Three New arXiv Papers Address LLM Agent Capabilities, Game Theory, and Model Fine-Tuning

Three new papers published on arXiv explore different aspects of large language model development and evaluation.

Edge-Scale Agent Exploration: According to arXiv:2602.06485v1, researchers have introduced AgentCPM-Explore, focusing on “long-horizon deep exploration for edge-scale agents.” The abstract notes that while LLM-based agents show “remarkable potential for solving complex tasks,” existing systems rely heavily on large-scale models, leaving “the capabilities of edge-scale models largely underexplored.”

Social Deduction Game Testing: A paper on Mini-Mafia (arXiv:2509.23023v2) examines how LLMs perform in the social deduction game Mafia.

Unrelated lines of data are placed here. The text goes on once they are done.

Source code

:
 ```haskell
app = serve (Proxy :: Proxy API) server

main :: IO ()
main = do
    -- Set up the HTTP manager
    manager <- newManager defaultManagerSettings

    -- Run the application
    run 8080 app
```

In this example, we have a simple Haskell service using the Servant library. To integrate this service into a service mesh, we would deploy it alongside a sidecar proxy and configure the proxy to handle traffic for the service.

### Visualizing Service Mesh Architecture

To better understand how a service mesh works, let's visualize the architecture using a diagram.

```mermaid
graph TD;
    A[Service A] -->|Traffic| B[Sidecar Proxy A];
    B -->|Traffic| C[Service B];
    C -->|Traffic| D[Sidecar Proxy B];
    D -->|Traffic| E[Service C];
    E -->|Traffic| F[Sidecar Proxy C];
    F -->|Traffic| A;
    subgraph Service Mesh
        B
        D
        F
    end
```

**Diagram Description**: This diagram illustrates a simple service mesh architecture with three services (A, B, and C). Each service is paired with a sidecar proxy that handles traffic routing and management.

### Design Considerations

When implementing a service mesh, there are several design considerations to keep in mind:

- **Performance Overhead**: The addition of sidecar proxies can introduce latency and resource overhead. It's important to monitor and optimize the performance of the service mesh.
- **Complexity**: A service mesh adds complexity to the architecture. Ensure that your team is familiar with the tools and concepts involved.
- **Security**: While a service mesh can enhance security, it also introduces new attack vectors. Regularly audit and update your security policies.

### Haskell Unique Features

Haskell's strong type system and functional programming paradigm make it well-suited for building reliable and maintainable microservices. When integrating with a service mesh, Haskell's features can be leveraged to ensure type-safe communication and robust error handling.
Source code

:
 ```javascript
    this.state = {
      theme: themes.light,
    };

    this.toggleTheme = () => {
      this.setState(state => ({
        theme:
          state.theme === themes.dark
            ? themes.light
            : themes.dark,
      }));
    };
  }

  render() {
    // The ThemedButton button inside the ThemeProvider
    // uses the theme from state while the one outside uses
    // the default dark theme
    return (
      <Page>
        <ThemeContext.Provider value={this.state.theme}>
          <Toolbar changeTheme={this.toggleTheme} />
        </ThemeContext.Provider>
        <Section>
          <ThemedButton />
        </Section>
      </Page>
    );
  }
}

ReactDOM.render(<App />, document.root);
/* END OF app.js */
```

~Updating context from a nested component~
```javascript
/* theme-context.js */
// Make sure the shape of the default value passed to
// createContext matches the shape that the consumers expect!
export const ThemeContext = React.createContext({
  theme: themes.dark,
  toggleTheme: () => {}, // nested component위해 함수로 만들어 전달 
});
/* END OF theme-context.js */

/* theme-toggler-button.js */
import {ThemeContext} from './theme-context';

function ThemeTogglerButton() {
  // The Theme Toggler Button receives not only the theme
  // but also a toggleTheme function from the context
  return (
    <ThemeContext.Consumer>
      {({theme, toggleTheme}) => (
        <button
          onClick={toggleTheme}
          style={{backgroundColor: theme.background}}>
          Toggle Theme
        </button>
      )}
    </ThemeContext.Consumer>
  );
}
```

According to the abstract, the game involves “informed mafia competing against uninformed townsfolk” and mirrors “real-world multi-agent scenarios” through its “asymmetry of information and reliance on theory-of-mind reasoning,” making it “a useful testbed for evaluating” multi-agent capabilities.

Selective Layer Fine-Tuning: Research in arXiv:2602.06665v1 addresses post-training issues in LLMs. The abstract states that while post-training “improves instruction-following and helpfulness,” it “often reduces generation diversity, which leads to repetitive outputs in open-ended settings, a phenomenon known as mode collapse.” The paper proposes selective layer restoration as a solution.

All three papers represent ongoing research and have not yet undergone peer review.